“I’ve had a lot of frostbite and killed a lot of mosquitoes, but I wouldn’t trade one second of it for what we enjoyed when we lived here.”
A couple celebrating their 50th wedding anniversary took a trip back to Yellowknife this past week, to visit the place where they first met.
Martin and Lorraine Doyle met in Yellowknife 52 years ago while Lorraine was working with the correctional institute and Martin was working for Northwest Territorial aviation.
Martin remembers Lorraine that night, at the Yellowknife Inn bar, quite clearly.
“She had on this kind of a green sweater with green pearl-drop earrings and, I got to tell you, her smile and her laughter got my attention immediately,” Martin told Cabin Radio. “She’s got a very vibrant laugh and a great smile.”
Martin came up to Yellowknife in 1967, eventually moving with Lorraine to Norman Wells and then Inuvik.
“I love the North,” he said. “These were the best years of our lives.”
Lorraine ended up in the Northwest Territories after following her dad’s suggestion to apply for a job at the territorial government, just as Yellowknife was being named the territory’s administrative capital.
In a few weeks, she was on a plane flying into town.
“It was just an incredible experience,” she recalls.
Eventually, the Doyles moved south to Edmonton, Kaministiquia, and Calgary, where they have been living for the past 30 years.
‘Totally different here’
Martin said one of the big differences he sees in Yellowknife is its progress.
“This city! I mean, when we lived here, there were only 2,000 people and I remember when they put the first set of red lights in here. Everybody felt we were being invaded,” he said from his campsite at Fred Henne Territorial Park.
“Now, we come up and we’re just stunned with the growth and the quality of the city.
“It’s the care that’s being given to the city – and the way it’s being built, I think, is commendable for the organizers and the residents here.”
The things Lorraine liked the most about Yellowknife were the sense of community and the local sports teams.
“What I loved is the baseball in the summer and the curling in the winter,” she recalled. “It was just so much fun. I’ve played ball down south, but it was a totally different feeling up here, like more community.”
Through the ice
Martin told the story of the time a Bristol Freighter broke through the ice at Snowdrift – now Łutselkʼe – leading to a salvage operation.
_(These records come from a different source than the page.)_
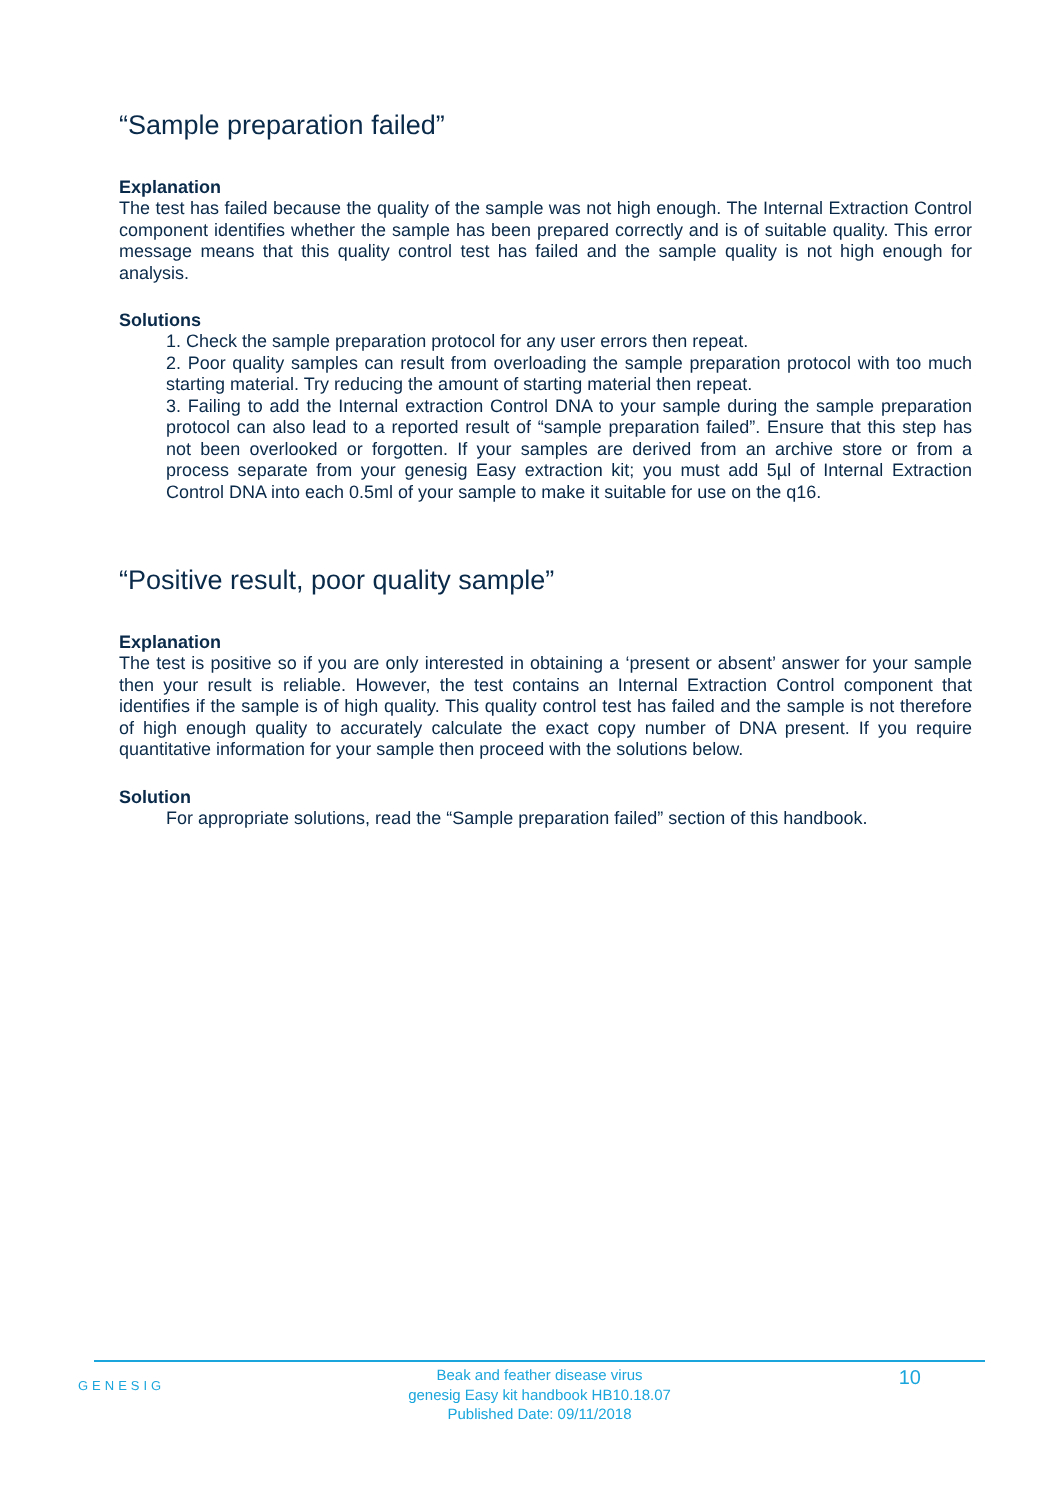“Sample preparation failed”
Explanation
The test has failed because the quality of the sample was not high enough. The Internal Extraction Control component identifies whether the sample has been prepared correctly and is of suitable quality. This error message means that this quality control test has failed and the sample quality is not high enough for analysis.
Solutions
1. Check the sample preparation protocol for any user errors then repeat.
2. Poor quality samples can result from overloading the sample preparation protocol with too much starting material. Try reducing the amount of starting material then repeat.
3. Failing to add the Internal extraction Control DNA to your sample during the sample preparation protocol can also lead to a reported result of “sample preparation failed”. Ensure that this step has not been overlooked or forgotten. If your samples are derived from an archive store or from a process separate from your genesig Easy extraction kit; you must add 5µl of Internal Extraction Control DNA into each 0.5ml of your sample to make it suitable for use on the q16.
“Positive result, poor quality sample”
Explanation
The test is positive so if you are only interested in obtaining a ‘present or absent’ answer for your sample then your result is reliable. However, the test contains an Internal Extraction Control component that identifies if the sample is of high quality. This quality control test has failed and the sample is not therefore of high enough quality to accurately calculate the exact copy number of DNA present. If you require quantitative information for your sample then proceed with the solutions below.
Solution
For appropriate solutions, read the “Sample preparation failed” section of this handbook.
GENESIG
Beak and feather disease virus
genesig Easy kit handbook HB10.18.07
Published Date: 09/11/2018
10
“We salvaged everything we could and took it over to Snowdrift, there was still enough ice on the lake,” said Martin.
Fred Henne – the namesake of the campsite hosting their anniversary celebration – came to the rescue with a barge to load all the supplies they salvaged from the lake.
“We discovered that we had to keep two pumps running all the time because the barge had so many leaks in it, it was threatening to sink,” Martin recalled.
Before the crews started loading the barge, they dug into the home-cooked meal Fred Henne brought with him.
“Fred had the good foresight … to bring enough food for all of us, because we had been going for quite a while,” said Martin. “I won’t say who it was, but someone had the good sense to bring along a couple bottles of rum which we got into.
“I remember coming around into Yellowknife Bay with those two bilge pumps making all kinds of smoke and two huge engines on this barge. It was about six o’clock but it was full daylight and I know we made a sight coming into the harbour.”
Martin and Lorraine are heading back home to Calgary now, but Yellowknife left a lasting impression on them.
“I think Yellowknifers are among the luckiest people on Earth to be able to live up here,” repeated Martin, numerous times.
This is not the first time the couple have visited Yellowknife since they left, and Lorraine said it certainly won’t be their last.
“We hope to make a family trip up here and bring our daughters, and son, and grandchildren,” she said.